本当に1億3,000万って、私の前職、総務省の同期入省の人間で、まだ公務員住宅、職員住宅に入っている、自宅を持ってない人間も、もう買えないって諦めてますよ。退職金までもらうんだろうけど、退職金で、退職金組んだって、全然そんな、ローンを追加しなきゃいけなくて、50年ローンとか組めないだろうし。そういう、人が住める場所、人が自分の住まいを買うことができなくなってるような、そんな状況だから、東京に行けばいい生活ができるというの自体が、そもそも間違ったイメージを与えてるから、ちゃんとこの数字の話だけじゃなくて、そういうことを一緒に報道してくれないといけないと思います。
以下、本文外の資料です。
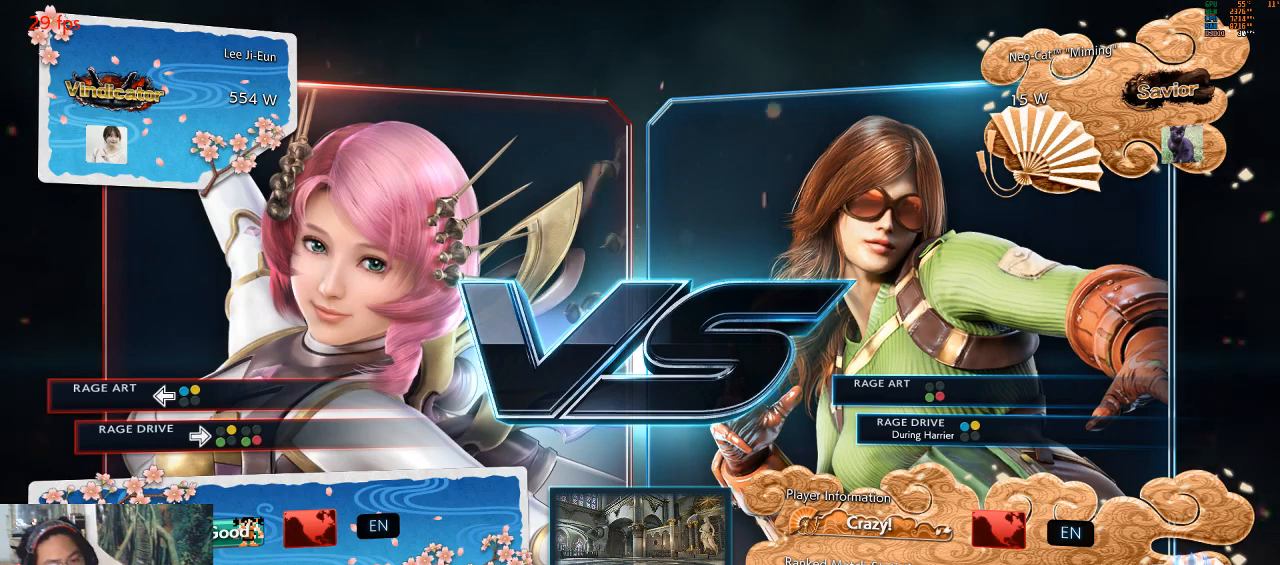
{"buttons": ["CROSS", "CIRCLE"], "left_stick": "center", "events": [[33, "CROSS", "up"], [200, "CROSS", "down"], [267, "CROSS", "up"], [267, "SQUARE", "down"], [333, "TRIANGLE", "down"], [367, "SQUARE", "up"], [433, "CIRCLE", "down"], [433, "TRIANGLE", "up"], [467, "CROSS", "down"]]}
それを両方見ながら、どっちを選ぶかというのは、最後は人が選ぶことだから、どっちがいいというのは一概には言えませんけど、その差分だけいい暮らしができるというわけじゃないですよということはきちんと伝えていかないと、情報としては一面的かつ不十分ですよね。ともかく、この話をするときには、東京の23区の新築分譲マンション価格は1億3,000万を超えてる、令和7年で。たしか令和8年5月か何かの最新の数字は1億6,000万か何かになってますよ。そういうことも一緒に言ってくれないと、みんな間違った判断をしかねないということだと思います。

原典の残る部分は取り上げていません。